Digging into Classevap_Resist.cpp, I found several discrepancies: Classevap_Resist line 202

           p = soilproperties[soil_type[hh]][AIRENT]*
             pow(soilproperties[soil_type[hh]][PORE]/Soil_Moist, soilproperties[soil_type[hh]][PORESZ]);

Borland NewModules.cpp line 16617

          p = soilproperties[soil_type[hh]][AIRENT]*
             pow(1.0/Soil_Moist, soilproperties[soil_type[hh]][PORESZ]); // 05/21/20 correcting pow(soilproperties[soil_type[hh]][PORE]/Soil_Moist, soilproperties[soil_type[hh]][PORESZ]);

Classevap_Resist line254

            f4 = 5000/50;

Borland NewModules.cpp line 16668

          f4 = 5000/rcs[hh]; // 05/21/20 correcting f4 = 5000/50;
jhs507 commented 3 years ago

I added the changes in Classevap_Resist but after running a simulation for 2 years I did not find a significant improvement. I will continue looking for differences in the modules.

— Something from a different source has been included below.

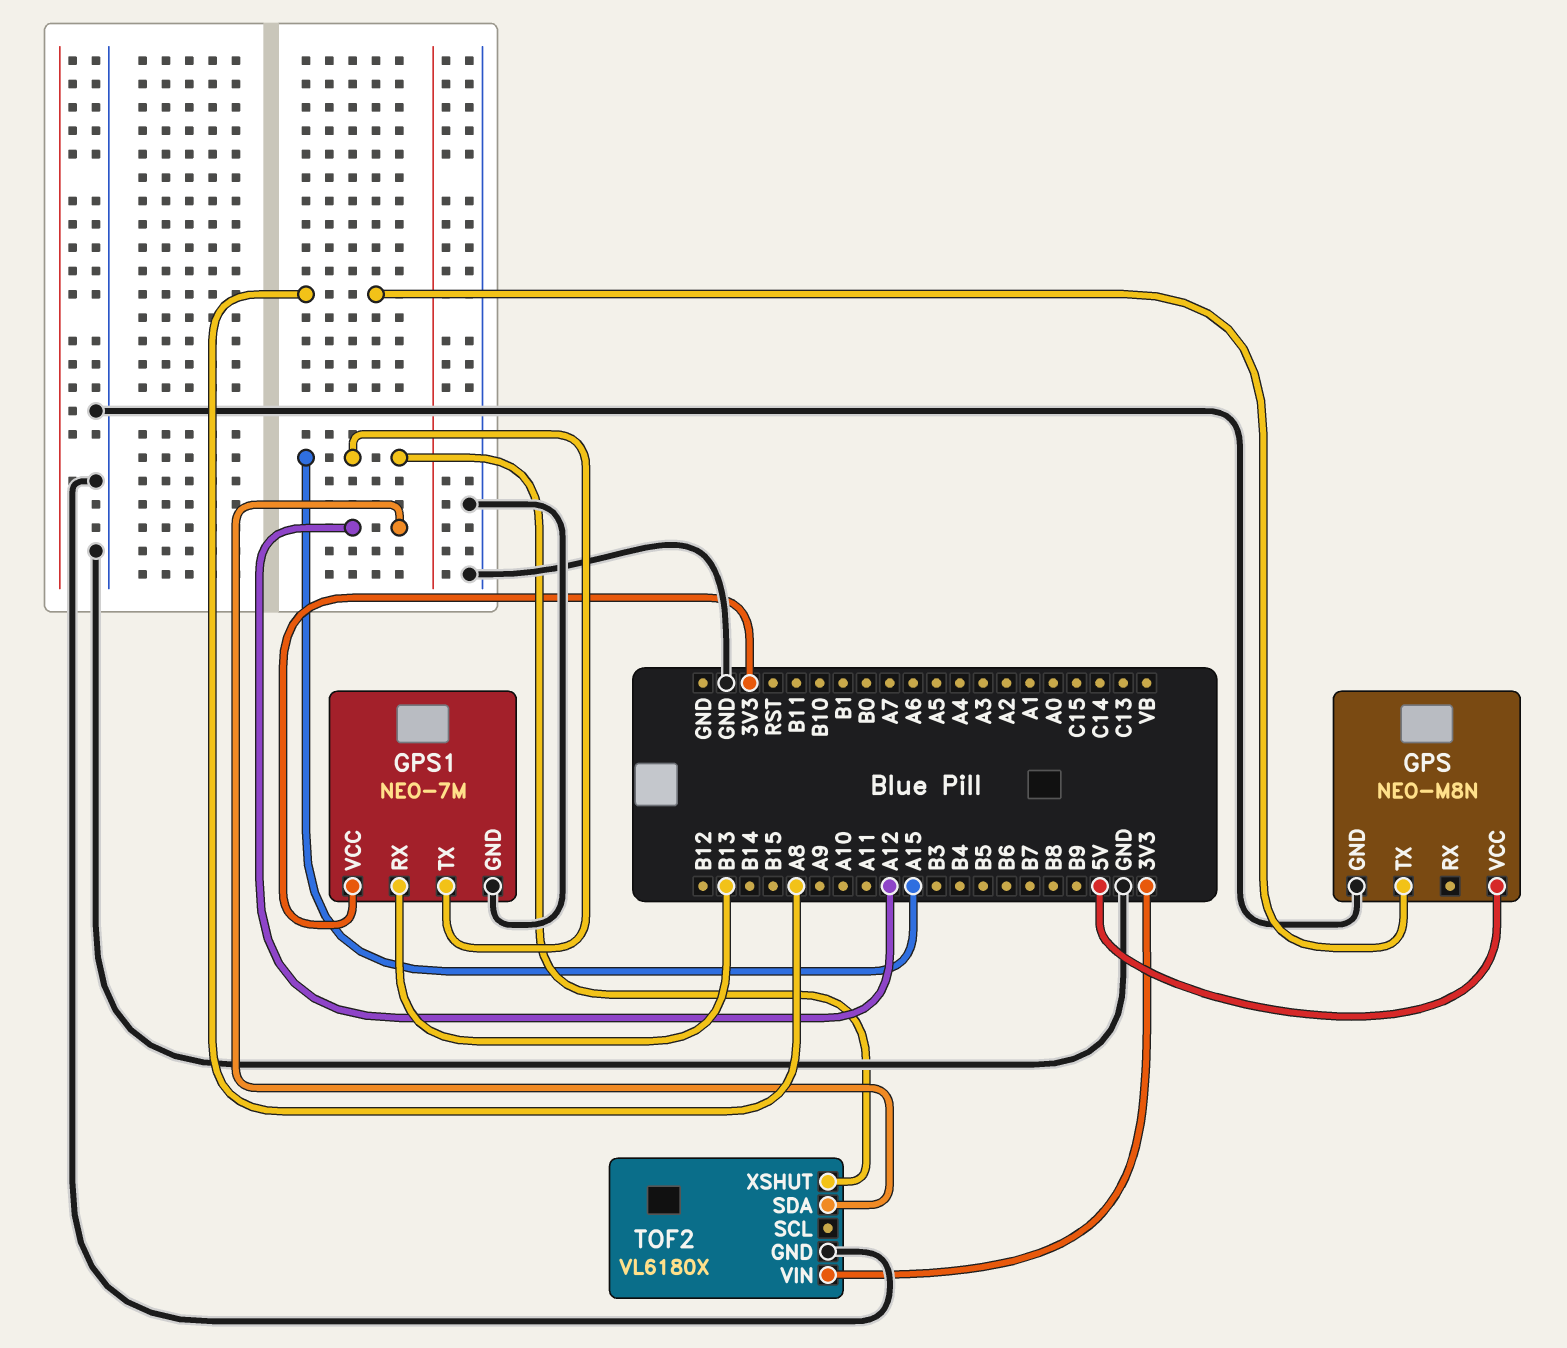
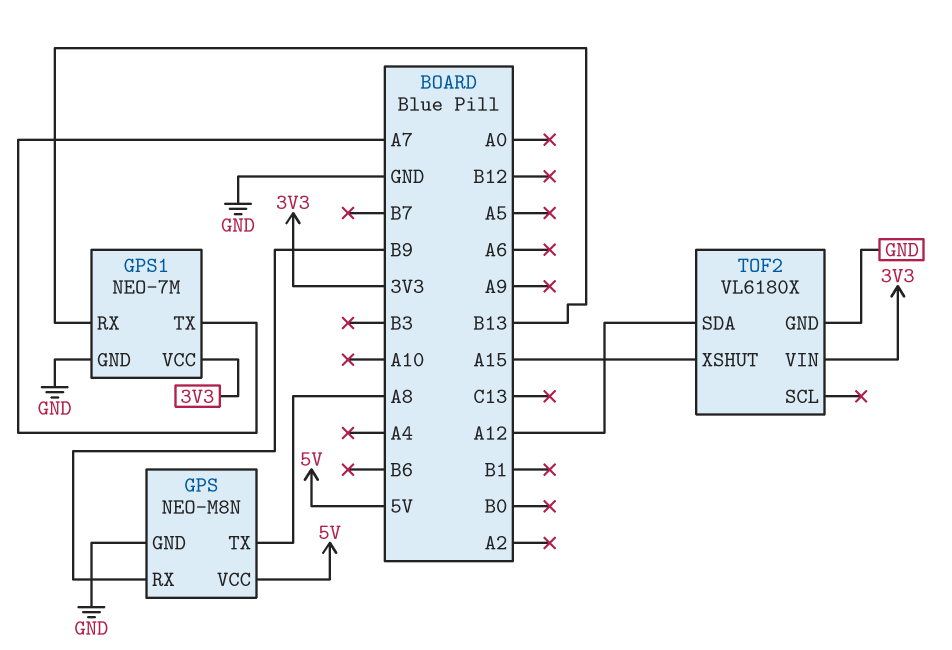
GPS pin RX: none -> B9
GPS1 pin TX: A15 -> A7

KevinShook commented 3 years ago

Thanks. I'll try running for longer.

KevinShook commented 3 years ago

I also found no real change in the output. The evaporation is still zero in the new version, when it should not be. I looked at the forcings, and there was no obvious cause of the zero values. The non-zero evaporation values look to be good. I think we'll have to debug it to find what is going on in some intervals

jhs507 commented 3 years ago

I found no unaccounted for differences between the modules involved in this project. I will investigate the evaporation modules more closely to see If I can find something that doesn't make sense.

KevinShook commented 3 years ago

I agree - I found no differences either. However, I noticed a) that the days where there were discrepancies were where there was precipitation and b) that the precipitation was usually zero on those days - not just different. You can see the effects in this figure.

HRU_11_evap_vs_precip

It doesn't look like evap_Resist checks the precipitation - could this be done in another module, i.e. disabling evaporation where p >0?

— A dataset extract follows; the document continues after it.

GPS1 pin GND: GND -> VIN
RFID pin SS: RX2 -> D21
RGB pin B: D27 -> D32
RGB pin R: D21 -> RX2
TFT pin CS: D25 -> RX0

jhs507 commented 3 years ago

I will take a look for that.

I stepped through the code in VS's debugger and it appears that evap_Resist is "turned off" for all hru's except for 0, 5, and 56. On every other hru inhibit_evap[hh] (line 157 Classevap_Resist.cpp) is set causing the calculation to be skipped. Is this intentional?

KevinShook commented 3 years ago

That doesn't seem right. I had wondered if it was being set incorrectly. According to the documentation

inhibit_evap (flag) - 0/1 enable/inhibit.

So if it's set to zero, the evap should occur as usual. Looking at the .prj file I see that all of the values are zero.

Shared inhibit_evap <0 to 1>
0 0 0 0 0 0 0 0 0 0 0 0 0 0 0 0 
0 0 0 0 0 0 0 0 0 0 0 0 0 0 0 0 
0 0 0 0 0 0 0 0 0 0 0 0 0 0 0 0 
0 0 0 0 0 0 0 0 0 0 

So, it looks like something is erroneously setting the flag

jhs507 commented 3 years ago

Alright I will see if I can track that down.

jhs507 commented 3 years ago

Should the values in this array be changing at all throughout the run or should it always be what they are set as initially?

KevinShook commented 3 years ago

These are control flag parameters so should not be changing once they are read in from the .prj file.